Keep in mind that keywords all have a default value and can be omitted (with the exception of the id keyword).


id

str – channel or server id.

default: null

The id is required when creating a dataset for a server or a channel. The id can be obtained in discord by enabling developer mode in settings, and selecting Copy ID in the right-click context menu of the server or channel.

{
    "id": "314159265358979323"
}
match_patterns

list – words or phrases as str to be blacklisted.

default: []

{
    "match_patterns": [
        "hello",
        "world",
        "don't ever say this sentence, please"
    ]
}
regex_patterns

list – special regex patterns as str to be blacklisted.

default: []

Read the Python documentation for supported syntax.

{
    "regex_patterns": [
        "kappa \\d+",
        "(ha){4,}",
        "https?://that-annoying-social-media-website\\.tv"
    ]
}

Note

Since json allows escaping characters using the \ symbol, you need to use two backslashes, \\, for these patterns.

exclude

list – member ids as str to exclude from the blacklist.

default: []

{
    "exclude": [
        "271828182845904523"
    ]
}
response

str – an optional response when deleting a message.

default: null

The response can include a limited number of substitutions. These are given in context with the message received, which means they would all substitute properly regardless of the dataset’s category.

Valid substitutions are:

  • {pattern} – the blacklisted pattern
  • {user} – display-name of the user
  • {mention} – formatted mention of the user
  • {server} – the server name
  • {channel} – the channel mentioned
{
    "enable": true,
    "global": {
        "match_patterns": [
            "strawberry"
        ],
        "response": "{mention}, {server} permits that word from being used."
    },
    "server": [],
    "channel": [
        {
            "id": "314159265358979323",
            "match_patterns": [
                "raspberry"
            ],
            "response": "We don't use that word around here, **{user}**."
        },
        {
            "id": "141421356237309504",
            "match_patterns": [
                "blueberry"
            ],
            "response": null
        }
    ]
}

Note

As with any other keyword, you can disable responses in specific servers or channels by overriding the response keyword with "response": null or "response": "". This is demonstrated in the example above.

override

bool – when true, match_patterns and regex_patterns will be specific to their channel or server.

default: false

{
    "enabled": true,
    "global": {
        "match_patterns": [
            "strawberry"
        ]
    },
    "channel": [
        {
            "id": "314159265358979323",
            "match_patterns": [
                "raspberry"
            ],
            "override": true
        }
    ]
}

The configuration above would only blacklist the word raspberry in the given channel, whereas any other channel blacklists the word strawberry.

Note

The override keyword has no effect in the global category, as the global category loads first during compilation.

case_sensitive

bool – determines whether given match_patterns and regex_patterns should be case sensitive.

default: false

Case sensitivity is applied to every word in both match_patterns and regex_patterns.
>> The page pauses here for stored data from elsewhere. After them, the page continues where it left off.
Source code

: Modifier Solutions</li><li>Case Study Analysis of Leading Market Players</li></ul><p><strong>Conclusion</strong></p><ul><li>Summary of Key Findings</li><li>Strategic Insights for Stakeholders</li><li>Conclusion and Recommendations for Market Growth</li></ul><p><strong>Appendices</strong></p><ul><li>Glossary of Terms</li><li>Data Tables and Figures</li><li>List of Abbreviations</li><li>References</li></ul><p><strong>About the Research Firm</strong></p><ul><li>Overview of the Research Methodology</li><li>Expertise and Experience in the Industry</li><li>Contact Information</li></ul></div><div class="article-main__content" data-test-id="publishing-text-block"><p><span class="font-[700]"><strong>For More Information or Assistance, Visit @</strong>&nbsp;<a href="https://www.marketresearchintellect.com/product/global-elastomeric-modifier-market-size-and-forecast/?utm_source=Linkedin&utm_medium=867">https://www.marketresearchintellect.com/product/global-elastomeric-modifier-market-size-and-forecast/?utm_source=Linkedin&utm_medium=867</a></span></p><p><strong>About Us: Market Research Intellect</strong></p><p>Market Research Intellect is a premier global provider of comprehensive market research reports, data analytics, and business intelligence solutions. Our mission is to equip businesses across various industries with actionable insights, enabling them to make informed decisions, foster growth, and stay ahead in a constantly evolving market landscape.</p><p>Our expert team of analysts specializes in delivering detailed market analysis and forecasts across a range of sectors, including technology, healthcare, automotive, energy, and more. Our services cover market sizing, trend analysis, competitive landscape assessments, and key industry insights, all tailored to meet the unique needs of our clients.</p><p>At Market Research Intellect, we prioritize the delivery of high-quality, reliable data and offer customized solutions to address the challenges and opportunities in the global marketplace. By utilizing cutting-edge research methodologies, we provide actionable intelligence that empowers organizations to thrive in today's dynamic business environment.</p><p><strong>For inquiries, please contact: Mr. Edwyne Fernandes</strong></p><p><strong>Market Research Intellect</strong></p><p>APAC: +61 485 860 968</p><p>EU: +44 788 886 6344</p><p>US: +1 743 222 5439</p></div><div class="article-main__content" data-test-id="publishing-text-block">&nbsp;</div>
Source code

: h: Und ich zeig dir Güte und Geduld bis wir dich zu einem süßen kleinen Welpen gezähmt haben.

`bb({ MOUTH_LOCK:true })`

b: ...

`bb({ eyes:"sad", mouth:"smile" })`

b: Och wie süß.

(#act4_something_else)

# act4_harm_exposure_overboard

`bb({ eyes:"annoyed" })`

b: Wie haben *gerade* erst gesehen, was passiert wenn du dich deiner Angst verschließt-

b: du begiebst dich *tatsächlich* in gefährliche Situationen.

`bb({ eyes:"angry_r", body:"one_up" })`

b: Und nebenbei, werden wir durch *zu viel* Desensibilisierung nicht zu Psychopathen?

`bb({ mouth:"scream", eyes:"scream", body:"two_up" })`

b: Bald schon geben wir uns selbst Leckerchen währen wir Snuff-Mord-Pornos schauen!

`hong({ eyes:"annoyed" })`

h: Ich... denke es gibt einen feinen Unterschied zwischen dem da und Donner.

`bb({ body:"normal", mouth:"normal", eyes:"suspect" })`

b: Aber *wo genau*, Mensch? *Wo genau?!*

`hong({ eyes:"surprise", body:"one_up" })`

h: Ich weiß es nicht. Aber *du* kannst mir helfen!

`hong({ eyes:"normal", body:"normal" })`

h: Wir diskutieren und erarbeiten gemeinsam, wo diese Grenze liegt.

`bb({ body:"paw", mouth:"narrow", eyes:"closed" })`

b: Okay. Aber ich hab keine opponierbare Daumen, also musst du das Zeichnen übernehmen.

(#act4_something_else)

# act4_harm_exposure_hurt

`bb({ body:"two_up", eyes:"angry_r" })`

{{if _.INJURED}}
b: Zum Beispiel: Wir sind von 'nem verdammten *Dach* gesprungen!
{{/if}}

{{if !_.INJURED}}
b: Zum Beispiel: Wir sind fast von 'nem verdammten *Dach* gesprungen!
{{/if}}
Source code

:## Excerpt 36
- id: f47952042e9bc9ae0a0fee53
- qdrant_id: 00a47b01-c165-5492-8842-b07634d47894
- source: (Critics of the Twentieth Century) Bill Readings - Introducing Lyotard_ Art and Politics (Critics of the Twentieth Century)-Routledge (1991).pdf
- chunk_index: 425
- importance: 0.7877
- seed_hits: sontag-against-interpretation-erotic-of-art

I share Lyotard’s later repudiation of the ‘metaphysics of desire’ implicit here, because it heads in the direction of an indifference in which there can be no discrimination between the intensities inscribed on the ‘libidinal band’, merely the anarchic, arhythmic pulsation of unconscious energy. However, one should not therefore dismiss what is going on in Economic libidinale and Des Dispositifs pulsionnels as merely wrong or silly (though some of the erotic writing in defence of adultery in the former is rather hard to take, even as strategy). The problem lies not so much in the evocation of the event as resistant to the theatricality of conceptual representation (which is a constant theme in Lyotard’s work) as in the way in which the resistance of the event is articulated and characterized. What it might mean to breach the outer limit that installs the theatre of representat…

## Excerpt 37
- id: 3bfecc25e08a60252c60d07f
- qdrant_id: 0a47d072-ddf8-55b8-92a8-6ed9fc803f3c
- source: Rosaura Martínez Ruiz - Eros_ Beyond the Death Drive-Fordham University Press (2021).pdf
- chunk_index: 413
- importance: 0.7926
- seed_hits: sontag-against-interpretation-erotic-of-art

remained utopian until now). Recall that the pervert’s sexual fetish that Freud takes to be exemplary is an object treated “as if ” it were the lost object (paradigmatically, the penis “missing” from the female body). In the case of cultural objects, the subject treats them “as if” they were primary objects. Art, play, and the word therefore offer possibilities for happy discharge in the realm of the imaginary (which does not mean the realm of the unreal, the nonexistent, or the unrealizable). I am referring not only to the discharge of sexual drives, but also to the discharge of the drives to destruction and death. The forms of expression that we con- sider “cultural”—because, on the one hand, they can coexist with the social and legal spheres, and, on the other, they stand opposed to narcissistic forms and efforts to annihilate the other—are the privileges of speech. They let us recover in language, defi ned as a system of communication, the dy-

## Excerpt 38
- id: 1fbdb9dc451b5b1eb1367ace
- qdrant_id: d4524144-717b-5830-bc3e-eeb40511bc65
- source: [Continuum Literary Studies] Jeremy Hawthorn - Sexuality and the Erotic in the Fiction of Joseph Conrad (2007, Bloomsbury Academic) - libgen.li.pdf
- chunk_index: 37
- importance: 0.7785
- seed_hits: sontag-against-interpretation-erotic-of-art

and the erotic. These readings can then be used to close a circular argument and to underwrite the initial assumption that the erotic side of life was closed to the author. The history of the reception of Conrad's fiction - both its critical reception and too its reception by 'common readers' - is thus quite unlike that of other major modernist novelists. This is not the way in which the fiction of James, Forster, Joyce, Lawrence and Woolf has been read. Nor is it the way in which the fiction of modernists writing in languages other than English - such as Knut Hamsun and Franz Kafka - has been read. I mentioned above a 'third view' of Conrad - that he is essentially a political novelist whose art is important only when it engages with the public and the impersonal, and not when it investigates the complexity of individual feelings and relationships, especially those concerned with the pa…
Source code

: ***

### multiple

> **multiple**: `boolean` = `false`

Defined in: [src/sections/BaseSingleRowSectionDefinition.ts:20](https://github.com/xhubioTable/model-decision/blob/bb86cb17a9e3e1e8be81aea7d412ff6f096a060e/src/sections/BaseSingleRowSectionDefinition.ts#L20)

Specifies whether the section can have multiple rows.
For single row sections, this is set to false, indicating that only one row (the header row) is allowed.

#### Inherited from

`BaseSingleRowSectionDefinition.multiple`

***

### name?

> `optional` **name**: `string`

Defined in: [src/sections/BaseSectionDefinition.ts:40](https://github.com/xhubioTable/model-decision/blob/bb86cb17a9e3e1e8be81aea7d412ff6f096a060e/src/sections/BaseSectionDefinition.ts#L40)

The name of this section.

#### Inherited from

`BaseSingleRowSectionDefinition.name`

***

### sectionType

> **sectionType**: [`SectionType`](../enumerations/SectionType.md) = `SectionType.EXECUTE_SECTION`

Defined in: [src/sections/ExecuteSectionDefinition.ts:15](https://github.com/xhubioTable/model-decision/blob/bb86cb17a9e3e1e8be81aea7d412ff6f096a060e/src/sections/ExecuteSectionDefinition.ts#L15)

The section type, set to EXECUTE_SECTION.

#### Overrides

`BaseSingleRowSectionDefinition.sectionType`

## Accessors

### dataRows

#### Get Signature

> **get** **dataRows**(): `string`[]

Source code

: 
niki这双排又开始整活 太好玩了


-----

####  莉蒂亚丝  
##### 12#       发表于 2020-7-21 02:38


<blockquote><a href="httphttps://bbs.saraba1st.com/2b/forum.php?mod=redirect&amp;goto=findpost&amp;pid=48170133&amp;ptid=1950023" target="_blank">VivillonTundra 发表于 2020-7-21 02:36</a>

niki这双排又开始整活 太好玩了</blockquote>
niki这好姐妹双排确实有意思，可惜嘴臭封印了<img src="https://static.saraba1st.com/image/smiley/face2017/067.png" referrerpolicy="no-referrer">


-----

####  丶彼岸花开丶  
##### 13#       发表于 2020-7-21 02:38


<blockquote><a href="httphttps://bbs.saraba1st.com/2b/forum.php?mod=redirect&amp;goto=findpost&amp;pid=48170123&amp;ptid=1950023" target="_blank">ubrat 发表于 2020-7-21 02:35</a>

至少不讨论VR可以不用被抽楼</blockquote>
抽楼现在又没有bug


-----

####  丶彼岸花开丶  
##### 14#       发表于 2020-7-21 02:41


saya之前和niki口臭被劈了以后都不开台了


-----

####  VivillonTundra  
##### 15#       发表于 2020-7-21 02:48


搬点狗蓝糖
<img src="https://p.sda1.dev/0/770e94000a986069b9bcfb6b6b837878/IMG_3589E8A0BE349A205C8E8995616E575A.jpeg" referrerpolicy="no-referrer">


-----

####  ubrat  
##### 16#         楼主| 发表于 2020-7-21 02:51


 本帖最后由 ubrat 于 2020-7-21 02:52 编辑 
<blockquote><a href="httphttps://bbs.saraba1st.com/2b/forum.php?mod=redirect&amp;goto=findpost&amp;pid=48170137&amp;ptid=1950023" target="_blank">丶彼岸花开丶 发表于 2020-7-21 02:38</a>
However, pattern specific case sensitivity can be controlled by using regex only for your patterns, and including the syntax for regex’ IGNORECASE, (?i):

{
    "case_sensitive": true,
    "regex_patterns": [
        "Raspberry Pi",
        "bad word(?i)",
        "[A-Z][a-z]+"
    ]
}

The example above displays three cases:

  • A case sensitive search that only matches when someone types Rasperry Pi by the letter
  • A case insensitive search that would match both bad word, BaD WorD and any other combination
  • A pattern that matches any capitalized word
bots

bool – determines if bot accounts should be included in the blacklist.

default: false

words

bool – when true, patterns in match_patterns are searched word for word.

Note

This is only valid for words without spaces. Any words with spaces will be treated as if this keyword was false.